When a school is focused too intently on playing catch-up with students who came in below standard grade level, play falls very easily by the wayside as teachers jump quickly from one subject to the next, essentially overloading children with knowledge and information that they cannot process all at once. Creating scheduled time in the day for an unstructured break creates downtime between the complicated intellectual challenges that kids face in each subject they study.
Very few states actually impose mandatory recess or physical education. Only three, in fact – Delaware, Virginia and Nebraska – require 20 minutes of recess every day. And, as child development specialists note, recess and physical education are in no way the same thing. While the often-unmet standard of 150 minutes per week of physical education is a crucial piece of elementary education, the unstructured nature of recess sets it apart.
Without intentionally scheduled play built into school days, children’s attention spans and capabilities for processing information suffer. These children end up finding little enjoyment in school. Even worse, according to a study by the New York Times, is when teachers take away recess or unstructured playtime as punishment for misbehavior, often from the kids who most need a break from classroom time.
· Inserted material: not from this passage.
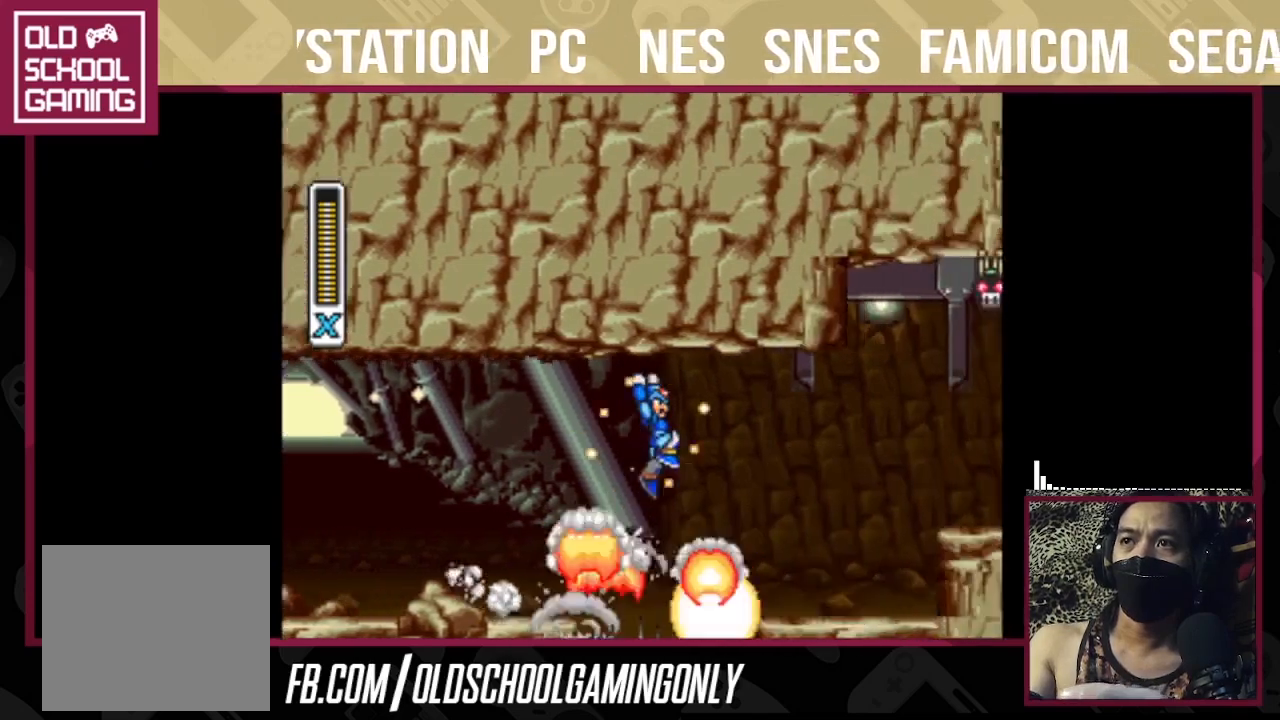
{"buttons": ["CROSS", "SQUARE", "TRIANGLE"], "right_stick": "center", "events": [[200, "CIRCLE", "up"], [200, "CROSS", "up"], [200, "SQUARE", "up"], [500, "CROSS", "down"], [500, "SQUARE", "down"]]}
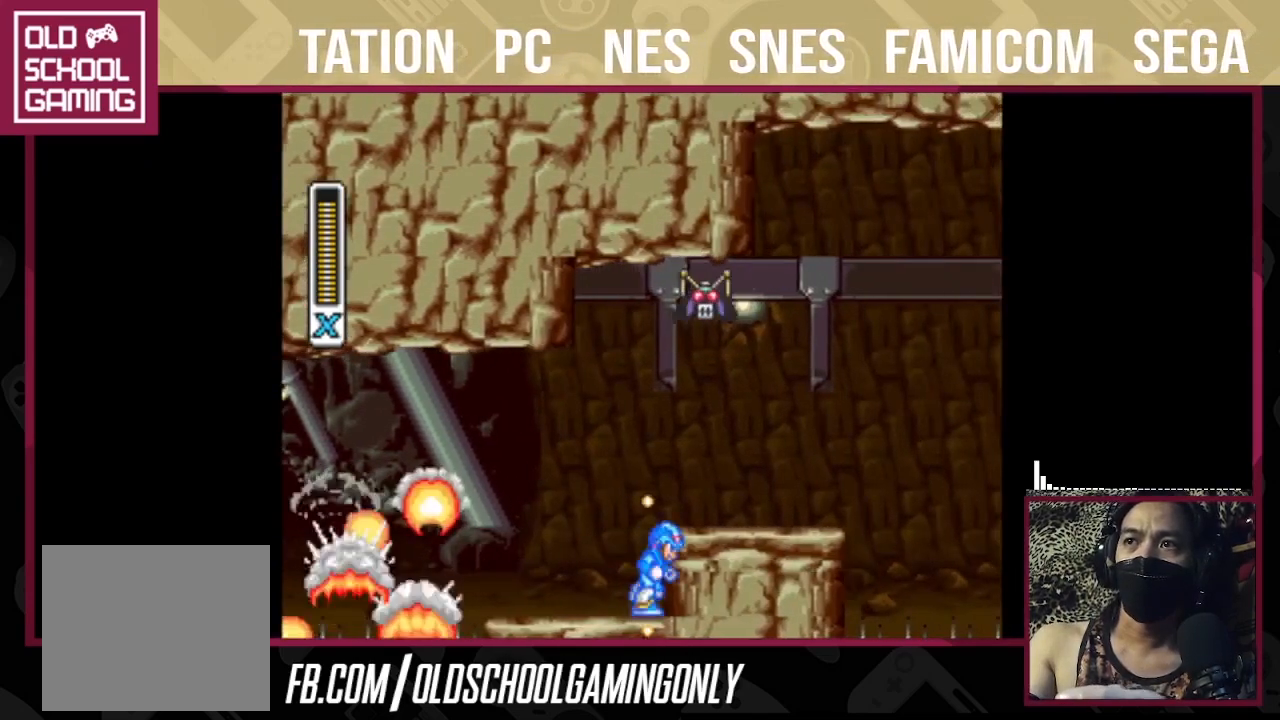
{"buttons": ["TRIANGLE"], "right_stick": "center", "events": [[300, "CROSS", "up"], [300, "SQUARE", "up"]]}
For many children, physical education and recess are also the only forms of exercise that they get away from home. Young children, like all people, need to exercise frequently. Because children are less self-aware than adults, exercise – just like play – must be an intentional aspect of their schedules. Without recess or even a period of structured physical activity, these kids lose all the benefits of exercise. With child obesity on the rise, this is a problem that schools could help to solve rather than contribute to.